De la recherche artistique (3/3)

La création de la valeur épistémologique

d'Lëtzebuerger Land du 16.02.2024

La création de la valeur épistémique de l’art, c’est-à-dire la reconnaissance de la recherche artistique comme vectrice de connaissances, participe d’un changement de paradigme dans la valeur symbolique qui est conférée à l’œuvre, laquelle est progressivement sortie du domaine du goût (Kant, Critique de la faculté de juger) pour entrer dans celui de la connaissance. D’une certaine manière, l’on est passé d’une évaluation subjective de l’œuvre (le jugement esthétique) à la tentative d’une évaluation objective de cette dernière et de ce dont elle est le produit (le processus de recherche).

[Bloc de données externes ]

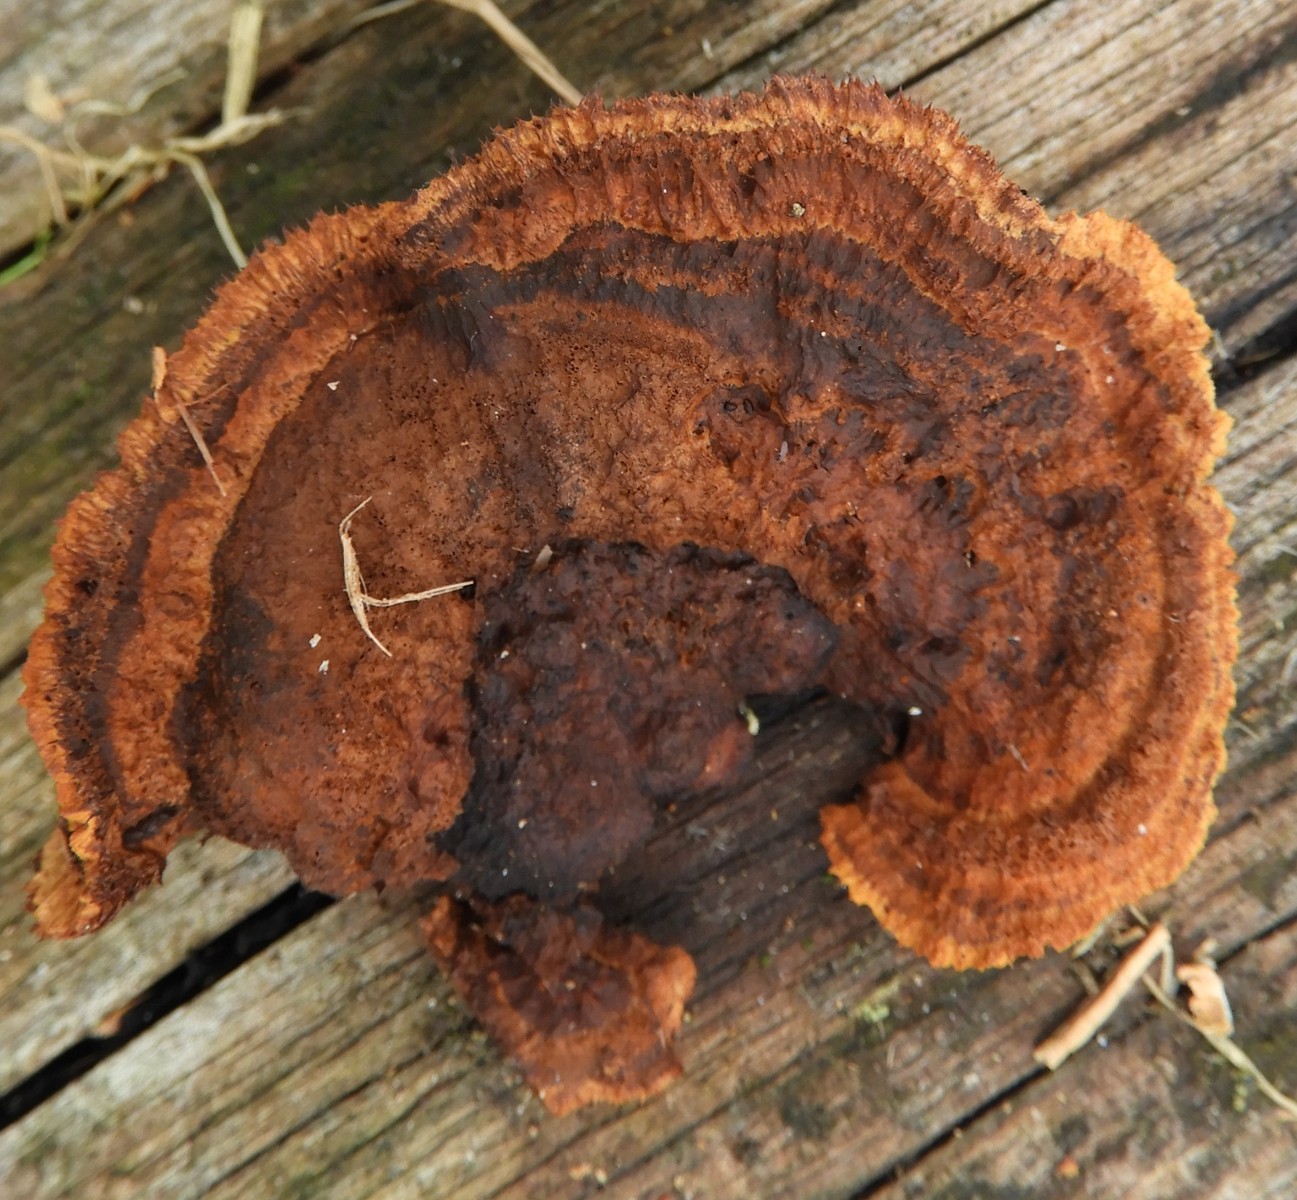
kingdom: Fungi
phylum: Basidiomycota
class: Agaricomycetes
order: Gloeophyllales
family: Gloeophyllaceae
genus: Gloeophyllum
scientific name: Gloeophyllum sepiarium
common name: fyrre-korkhat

C’est le défi que pose la recherche artistique au contexte académique : le savoir produit est-il objectivable ? Peut-on le démontrer ou le réfuter par l’expérience (Karl Popper) ? La communauté de pairs se rapproche évidemment du principe des jurys académiques ou du peer reviewed principle et fonde la légitimité des uns sur celle des autres. Mais la recherche artistique n’a pas cherché à répondre à ces questions qu’en imitant les protocoles scientifiques, en lieu et place, elle s’est dotée de nouveaux mécanismes de validation qui procèdent d’un changement radical de rapports entre l’art, le savoir et le pouvoir.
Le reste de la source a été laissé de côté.